TIGA PULUH TUJUH

87 5 1
                                    

Karin terbaring tidak sadarkan diri diatas hospital bad. Di tangannya tertusuk jarum infus serta bantuan oksigen pada bagian mulut dan hidung. Sekitar pukul enam pagi, Bi Sri, Rena dan driver membawa Karin ke rumah sakit karena majikan mereka itu tidak sadarkan diri. Karin pulang kerumah diantar teman-temannya sekitar pukul tiga dini hari. Keadaannya ketika itu mabuk berat dan masih sadarkan diri. Pada pukul enam pagi, Rena membangunkan Karin hendak menyuruhnya membersihkan diri dan sarapan. Lima belas menitan Rena mencoba membangunkan, tapi tidak ada respon. Napas Karin pun tidak teratur dan lambat serta kulit nya pucat. Rena yang khawatir dengan kondisi Karin segera memanggil bi Sri dan membawa wanita itu kerumah sakit.
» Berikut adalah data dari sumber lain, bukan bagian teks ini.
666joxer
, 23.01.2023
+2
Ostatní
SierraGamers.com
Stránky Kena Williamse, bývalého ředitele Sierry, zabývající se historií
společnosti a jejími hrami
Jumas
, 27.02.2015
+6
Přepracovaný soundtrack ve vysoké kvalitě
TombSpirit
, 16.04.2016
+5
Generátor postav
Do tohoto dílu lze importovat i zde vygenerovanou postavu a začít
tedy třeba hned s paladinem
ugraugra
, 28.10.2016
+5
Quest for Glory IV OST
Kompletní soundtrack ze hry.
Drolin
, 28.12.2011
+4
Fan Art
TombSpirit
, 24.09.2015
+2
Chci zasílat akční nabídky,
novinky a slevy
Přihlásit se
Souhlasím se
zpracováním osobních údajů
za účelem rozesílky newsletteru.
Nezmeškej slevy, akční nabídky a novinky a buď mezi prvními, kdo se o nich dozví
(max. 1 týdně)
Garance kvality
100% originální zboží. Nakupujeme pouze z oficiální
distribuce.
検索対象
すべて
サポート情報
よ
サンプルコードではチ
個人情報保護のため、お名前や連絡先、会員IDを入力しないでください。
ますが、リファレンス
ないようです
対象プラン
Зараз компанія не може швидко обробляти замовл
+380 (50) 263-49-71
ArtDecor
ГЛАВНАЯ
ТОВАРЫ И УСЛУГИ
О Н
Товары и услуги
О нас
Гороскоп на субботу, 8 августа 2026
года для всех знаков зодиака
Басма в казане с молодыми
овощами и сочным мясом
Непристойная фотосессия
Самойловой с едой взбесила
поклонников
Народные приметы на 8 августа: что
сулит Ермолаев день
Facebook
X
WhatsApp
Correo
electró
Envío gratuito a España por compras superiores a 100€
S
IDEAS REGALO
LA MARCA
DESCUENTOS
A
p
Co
"Kata dokter Ihsan tadi non Karin keracunan alkohol, pak. Alhamdulillahnya cepat dibawa ke rumah sakit. Tadi dokter juga sudah menyuntikkan vitamin serta cairan gula untuk mencegah komplikasi serius dari keracunan alkoholnya pak." Jelas Rena kepada om Ameer yang baru saja sampai diruang rawat inap Karin.

Om Ameer bernapas lega. Paling tidak keponakannya itu sudah mendapatkan penanganan dari dokter. "Terimakasih sudah membantu Karin, Ren."

"Sudah kewajiban saya pak."

"Bagaimana keadaan Karin selama ini, Ren? Saya sangat khawatir dengan keadaannya."

Rena terdiam sejenak. "Semenjak pulang ke rumah, saya tidak pernah melihat non Karin makan pak. Setiap apa yang saya atau bi Sri antar ke kamar, non Karin sama sekali tidak menyentuhnya. Non Karin setiap hari hanya menangis di kamar."

Ameer sebagai pengganti ayah bagi Karin, tentu terluka mendengar penjelasan Rena. Ada rasa tidak terima dan kecewa atas apa yang dilakukan Gio kepada keponakannya itu. Tapi Ameer tidak bisa menghakimi Gio begitu saja. Dia juga harus mendengar dari sisi Gio.

"Pak, non Karin sadar." Suara bi Sri membuat Ameer dan Rena bergegas menuju ke tempat Karin. Bi Sri dan Rena mengambil posisi setengah meter dari kasur Karin. Mereka memberi ruang kepada Ameer untuk melihat kondisi Karin.

"Sayang." Panggil Ameer mengusap kepala Karin.

Karin memandang Ameer dan Ameer dapat melihat tatapan Karin kosong. Tidak ada binar dimata indah tersebut. 

"Karin, om disini sayang."

"Sini om bantu nak." Ameer segera membantu Karin merubah posisinya menjadi duduk. "Karin udah nyaman?"

Karin mengangguk. Matanya tidak lepas menatap Ameer. Sedetik kemudian, air mata berlinang di pelupuk matanya. Tanpa aba-aba Karin memeluk om Ameer. 

"Tumpahin semuanya, nak." Ujar om Ameer mengusap punggung Karin.

Dan pecahlah tangis Karin. Semua rasa sakit, sedih, kecewa dan kehilangan yang selama ini Karin pendam, ia tumpahkan dalam pelukan om Ameer. Karin butuh pelukan. Selama ini ia hanya memeluk lukanya sendiri. Karin tidak sekuat itu. Ia hanya seorang wanita dan seorang anak yang juga butuh dipeluk saat hancur.

Mata Ameer juga berlinang. Betapa perih hatinya melihat kondisi putri semata wayang saudara laki-lakinya itu. Putri yang di besar dan di jaga dengan penuh cinta, dilengkapi semua kebutuhannya, serta di lindungi dengan segenap jiwa, kini harus hancur seperti ini. Anak perempuan yang selalu ceria itu sudah hilang dari dirinya. Sekarang hanya tersisa kesedihan.

"Karin makan ya." Bujuk om Ameer setelah Karin melepaskan pelukannya.

Tatapan mata Karin kembali kosong. Ia menggeleng.

"Om suapin mau?"

Karin menggeleng lagi.

"Karin mau makan apa? Perut Karin harus di isi biar Karin nggak sakit." Ameer berbicara begitu lembut, seperti berbicara dengan anak kecil.